- **THE PROBLEM**
Update the lines below by replacing "OpenCV style" with "OpenCV convention" and keeping everything else the same. Leave the pictures out of your answer.

- **GIVEN MATERIAL**
------------------------------------------------------------------------

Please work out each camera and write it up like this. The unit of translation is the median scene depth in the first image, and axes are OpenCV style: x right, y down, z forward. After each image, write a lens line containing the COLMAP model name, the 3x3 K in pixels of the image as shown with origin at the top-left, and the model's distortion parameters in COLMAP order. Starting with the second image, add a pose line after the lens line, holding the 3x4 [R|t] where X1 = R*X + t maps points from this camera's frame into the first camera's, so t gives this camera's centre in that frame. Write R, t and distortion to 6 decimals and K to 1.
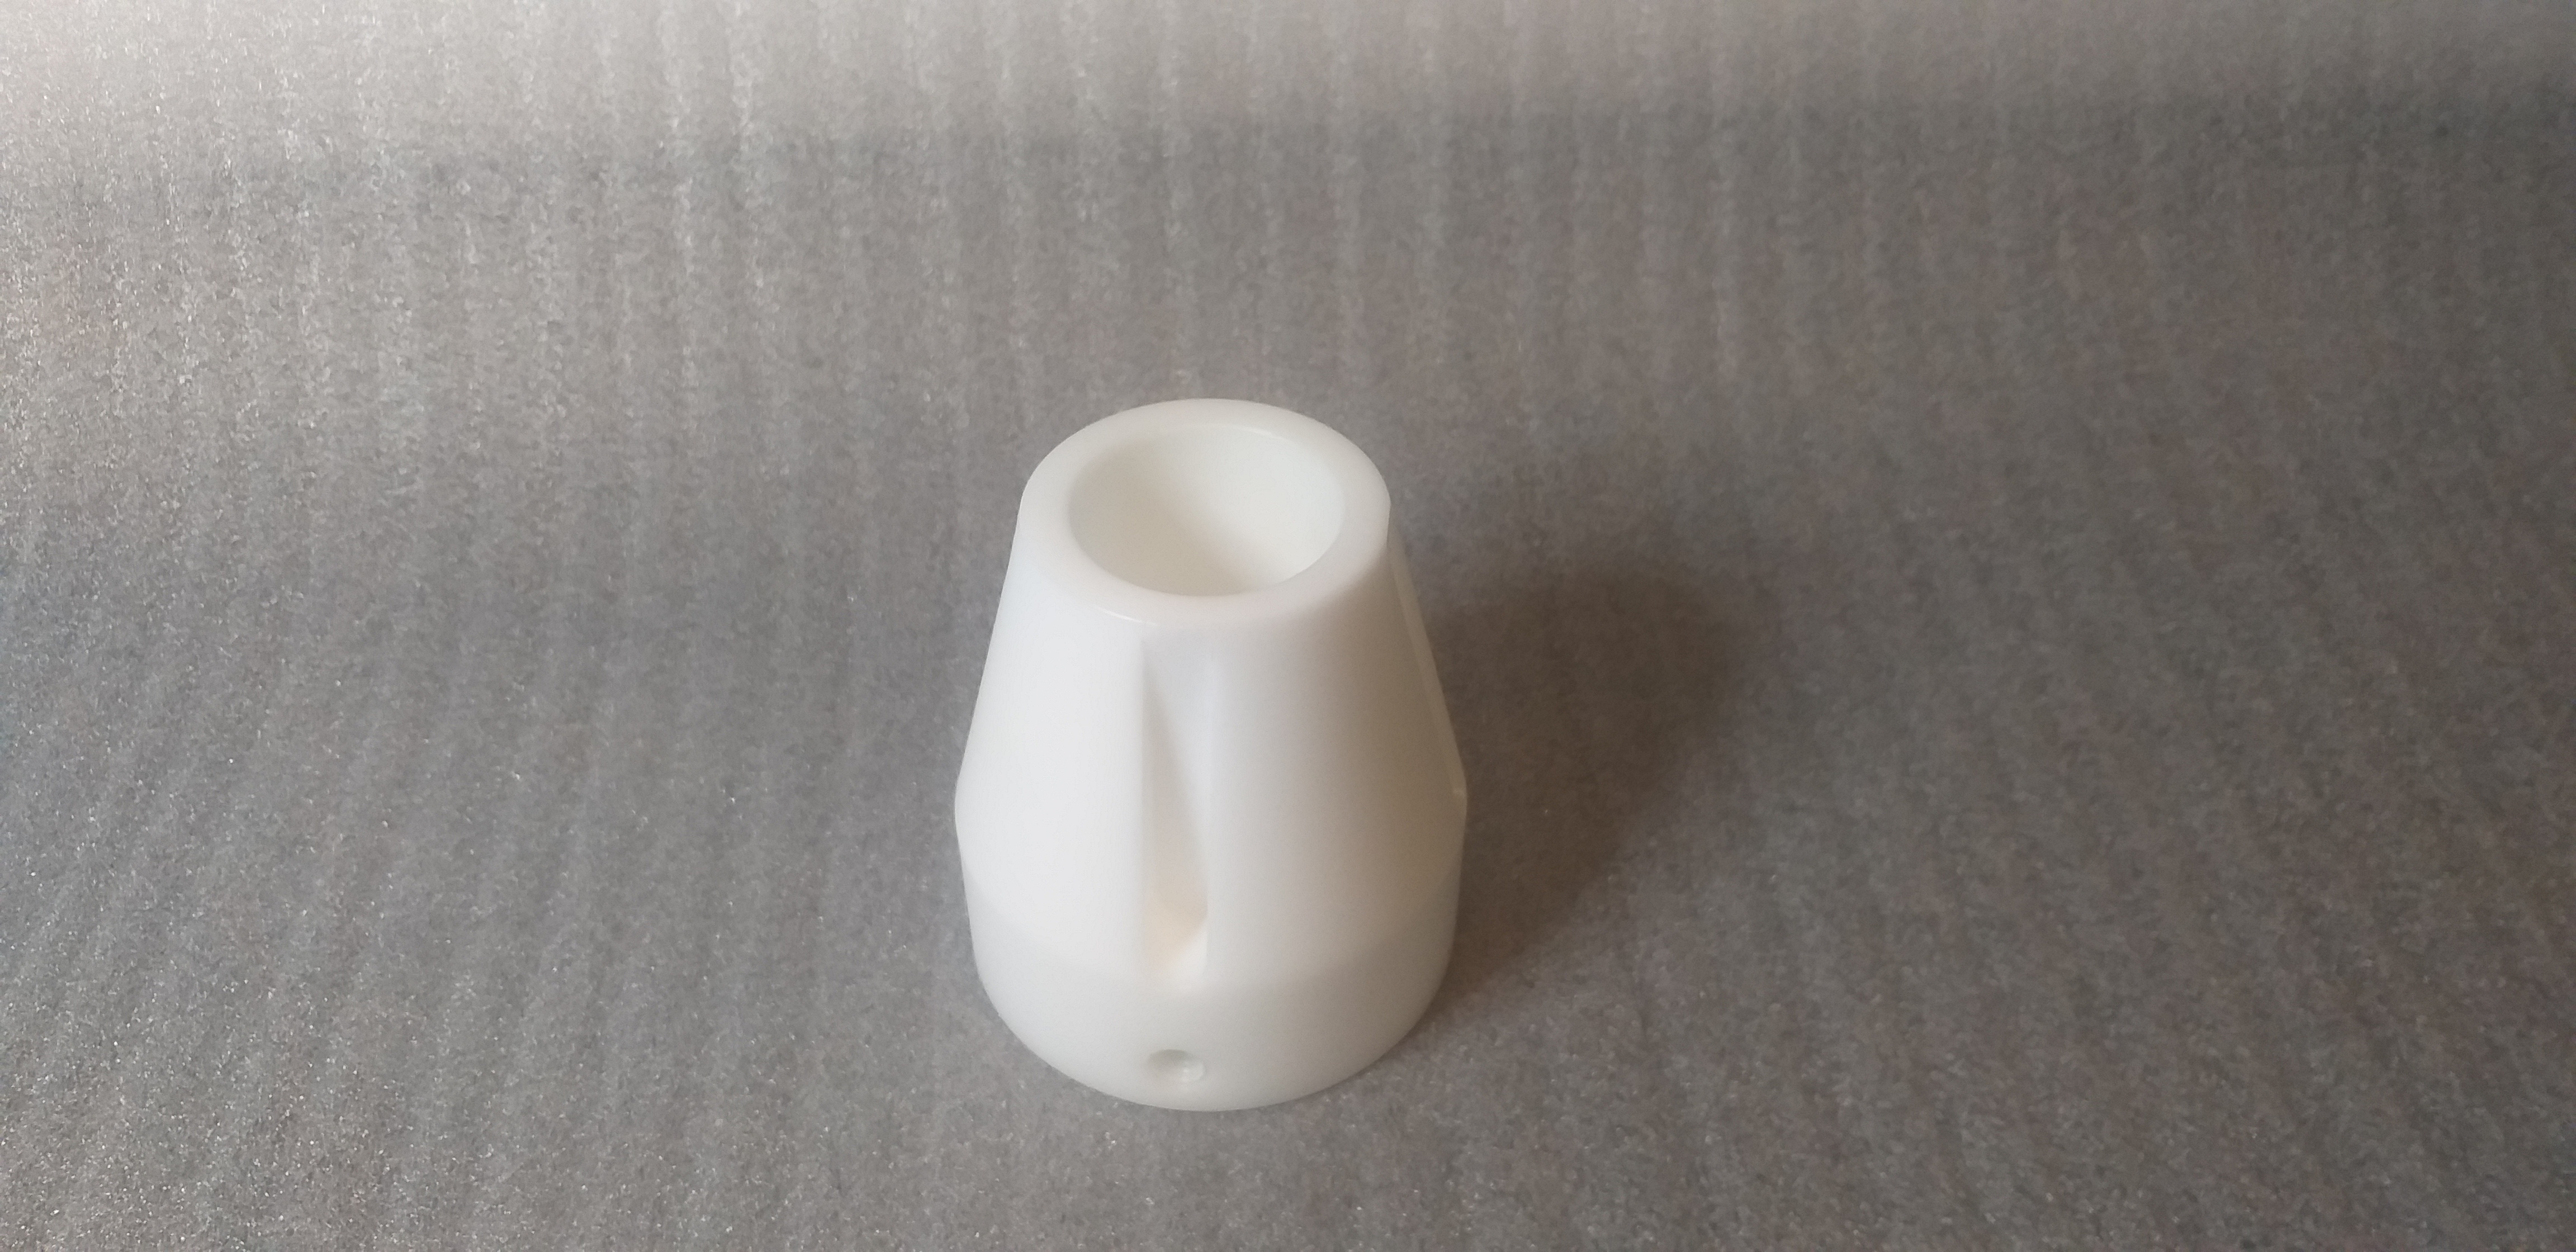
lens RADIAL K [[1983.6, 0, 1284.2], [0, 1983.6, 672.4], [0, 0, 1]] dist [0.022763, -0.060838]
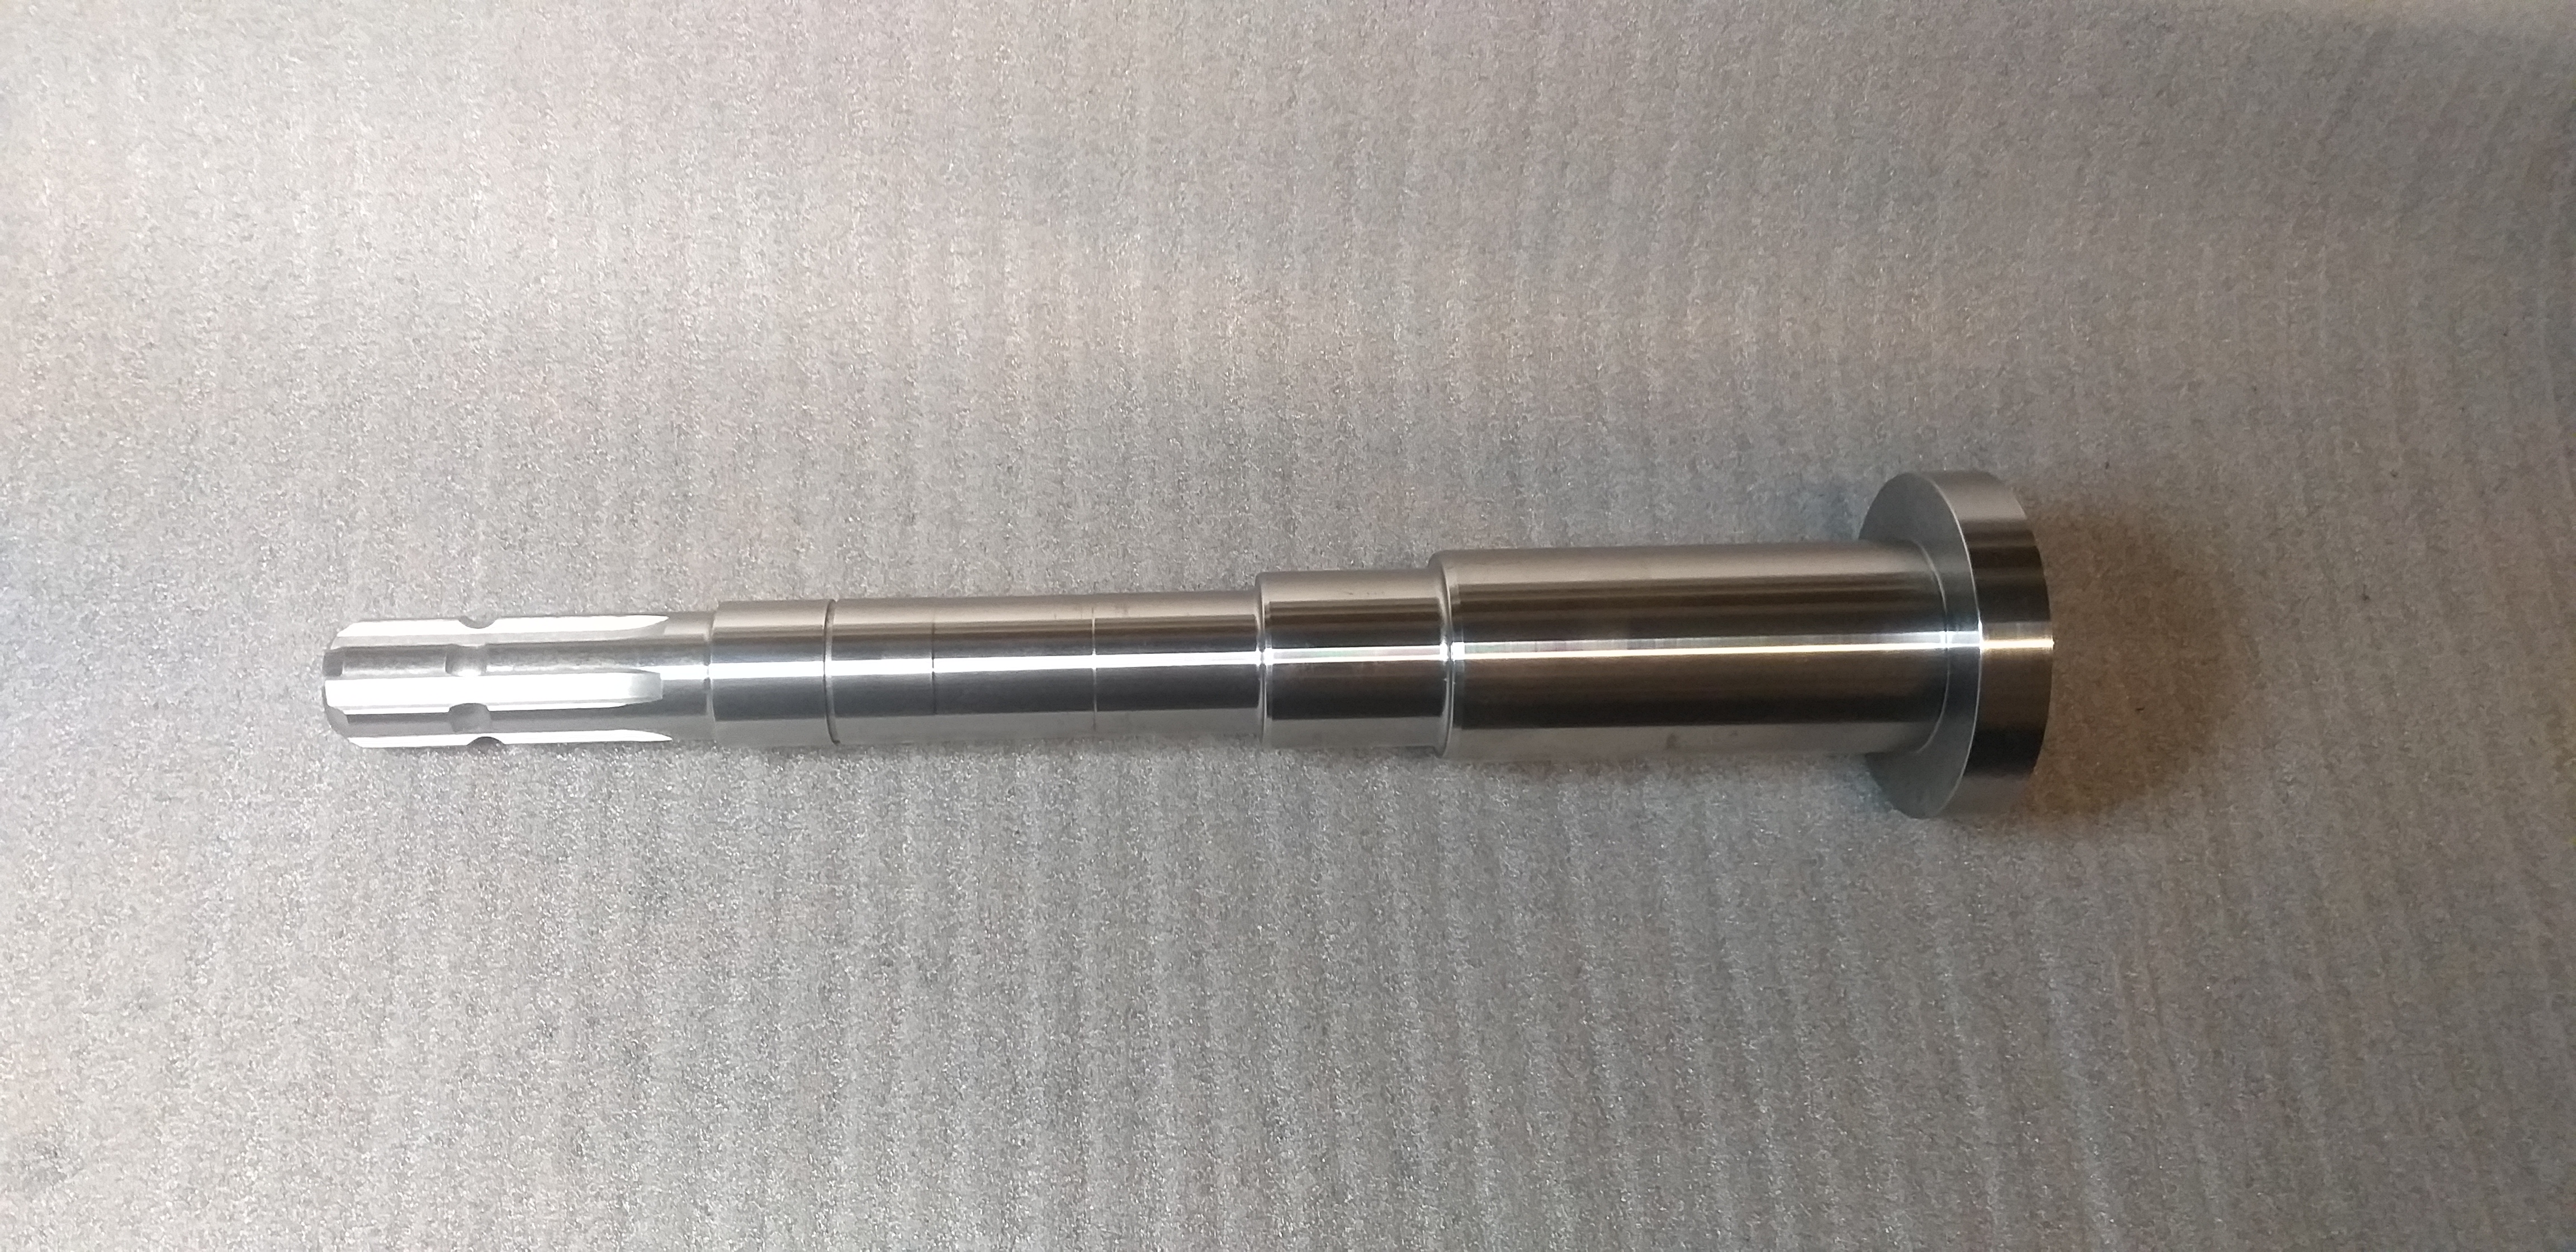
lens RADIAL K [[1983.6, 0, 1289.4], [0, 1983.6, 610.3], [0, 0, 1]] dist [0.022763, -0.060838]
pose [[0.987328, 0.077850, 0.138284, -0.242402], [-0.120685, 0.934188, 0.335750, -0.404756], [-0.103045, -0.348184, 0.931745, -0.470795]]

------------------------------------------------------------------------

- **WRITTEN ANSWER**
Please work out each camera and write it up like this. The unit of translation is the median scene depth in the first image, and axes are OpenCV convention: x right, y down, z forward. After each image, write a lens line containing the COLMAP model name, the 3x3 K in pixels of the image as shown with origin at the top-left, and the model's distortion parameters in COLMAP order. Starting with the second image, add a pose line after the lens line, holding the 3x4 [R|t] where X1 = R*X + t maps points from this camera's frame into the first camera's, so t gives this camera's centre in that frame. Write R, t and distortion to 6 decimals and K to 1.
lens RADIAL K [[1983.6, 0, 1284.2], [0, 1983.6, 672.4], [0, 0, 1]] dist [0.022763, -0.060838]
lens RADIAL K [[1983.6, 0, 1289.4], [0, 1983.6, 610.3], [0, 0, 1]] dist [0.022763, -0.060838]
pose [[0.987328, 0.077850, 0.138284, -0.242402], [-0.120685, 0.934188, 0.335750, -0.404756], [-0.103045, -0.348184, 0.931745, -0.470795]]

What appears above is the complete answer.